Where Dan and I agree, however, is the crucial role of domestic politics. For if you look at the failures listed above, what is striking is that most of them are heavily shaped by domestic constraints. Doing something serious about climate change would have real consequences for business and consumers, and that wasn't going to happen when we are teetering on the brink of another recession. Making progress on Israel-Palestine or on Iran would require bringing in a new Middle East team and taking on the Israel lobby (including the Christianist wing of the GOP), and Obama abandoned that course after the Cairo speech in June 2009. His decisions to escalate in Afghanistan and to try to stay in Iraq were clearly shaped by domestic political concerns, and especially the perennial Democratic fear of being perceived as "weak" on national security. Trade liberalization is always a contentious issue here at home, and especially tough to tackle with a weak economy.
In short, Dan's broader point about Obama's foreign policy successes is insightful: the president has done well in those relatively minor areas where domestic politics do not loom large and where he can exercise unilateral authority.
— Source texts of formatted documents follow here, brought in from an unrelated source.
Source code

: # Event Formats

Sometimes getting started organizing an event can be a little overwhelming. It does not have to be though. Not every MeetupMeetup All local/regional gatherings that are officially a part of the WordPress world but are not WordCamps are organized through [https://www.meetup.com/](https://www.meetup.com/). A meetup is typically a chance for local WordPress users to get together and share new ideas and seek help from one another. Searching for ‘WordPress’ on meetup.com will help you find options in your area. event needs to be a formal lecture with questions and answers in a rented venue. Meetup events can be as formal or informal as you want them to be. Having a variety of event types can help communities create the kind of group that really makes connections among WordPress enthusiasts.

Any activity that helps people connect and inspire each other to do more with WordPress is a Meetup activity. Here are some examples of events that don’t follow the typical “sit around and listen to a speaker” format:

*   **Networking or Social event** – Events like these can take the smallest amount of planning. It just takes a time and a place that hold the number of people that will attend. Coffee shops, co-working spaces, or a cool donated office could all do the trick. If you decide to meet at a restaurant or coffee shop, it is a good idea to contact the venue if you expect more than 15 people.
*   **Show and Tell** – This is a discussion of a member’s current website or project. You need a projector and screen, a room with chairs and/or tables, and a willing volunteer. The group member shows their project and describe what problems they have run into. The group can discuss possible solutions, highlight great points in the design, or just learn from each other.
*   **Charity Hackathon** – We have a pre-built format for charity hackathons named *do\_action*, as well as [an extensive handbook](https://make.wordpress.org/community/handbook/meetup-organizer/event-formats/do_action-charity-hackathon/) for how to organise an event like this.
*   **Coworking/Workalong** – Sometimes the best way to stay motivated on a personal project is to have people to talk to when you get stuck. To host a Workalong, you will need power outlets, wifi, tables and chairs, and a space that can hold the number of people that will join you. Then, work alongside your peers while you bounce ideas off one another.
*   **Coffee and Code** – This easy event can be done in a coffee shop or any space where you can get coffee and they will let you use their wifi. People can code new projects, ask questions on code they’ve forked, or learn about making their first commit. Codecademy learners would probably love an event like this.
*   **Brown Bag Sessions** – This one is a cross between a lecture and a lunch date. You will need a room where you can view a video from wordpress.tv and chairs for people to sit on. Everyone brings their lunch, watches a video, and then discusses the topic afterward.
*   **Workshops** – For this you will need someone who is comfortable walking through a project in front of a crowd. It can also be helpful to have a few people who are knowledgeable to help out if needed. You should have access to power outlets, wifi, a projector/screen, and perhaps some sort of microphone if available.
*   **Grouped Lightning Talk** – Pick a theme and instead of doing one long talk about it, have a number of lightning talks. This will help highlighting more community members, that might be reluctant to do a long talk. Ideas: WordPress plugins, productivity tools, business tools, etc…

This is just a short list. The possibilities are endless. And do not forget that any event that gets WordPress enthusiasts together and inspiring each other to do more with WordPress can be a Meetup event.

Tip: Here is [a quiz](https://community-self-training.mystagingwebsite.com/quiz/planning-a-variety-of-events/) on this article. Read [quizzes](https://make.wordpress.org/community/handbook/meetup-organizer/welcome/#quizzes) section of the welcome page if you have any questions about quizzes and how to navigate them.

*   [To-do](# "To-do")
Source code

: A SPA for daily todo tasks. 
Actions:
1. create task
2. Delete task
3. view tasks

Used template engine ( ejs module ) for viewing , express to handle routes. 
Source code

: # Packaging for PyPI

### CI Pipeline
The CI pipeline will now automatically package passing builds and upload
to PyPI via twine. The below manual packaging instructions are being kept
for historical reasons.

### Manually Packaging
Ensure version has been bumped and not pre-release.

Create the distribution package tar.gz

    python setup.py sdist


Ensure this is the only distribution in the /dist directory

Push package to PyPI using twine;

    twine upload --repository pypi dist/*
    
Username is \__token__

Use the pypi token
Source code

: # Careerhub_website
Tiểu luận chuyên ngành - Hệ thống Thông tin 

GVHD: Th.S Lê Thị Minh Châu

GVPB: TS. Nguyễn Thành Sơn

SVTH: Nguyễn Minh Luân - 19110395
But on the more important and more difficult issues where you would have to convince the American people to follow a new path, he's come up mostly empty.
There is one other "success" that Obama can claim, however, and it forms a revealing subtext to Dan's original post. By combining a center-right approach to foreign policy (akin to Bush's second term) with the inclusive and idealistic rhetoric of Clinton-style multilateralism, Obama has taken foreign policy entirely off the table for the 2012 election. It was never going to be a major issue anyway given the state of the economy, but the GOP simply doesn't have any foreign policy issues on which to attack him without sounding either ignorant or unhinged. That's good news for the president's prospects for re-election, but it won't give foreign policy mavens like Dan and me much to argue about during the campaign itself. Not that this will stop us, of course.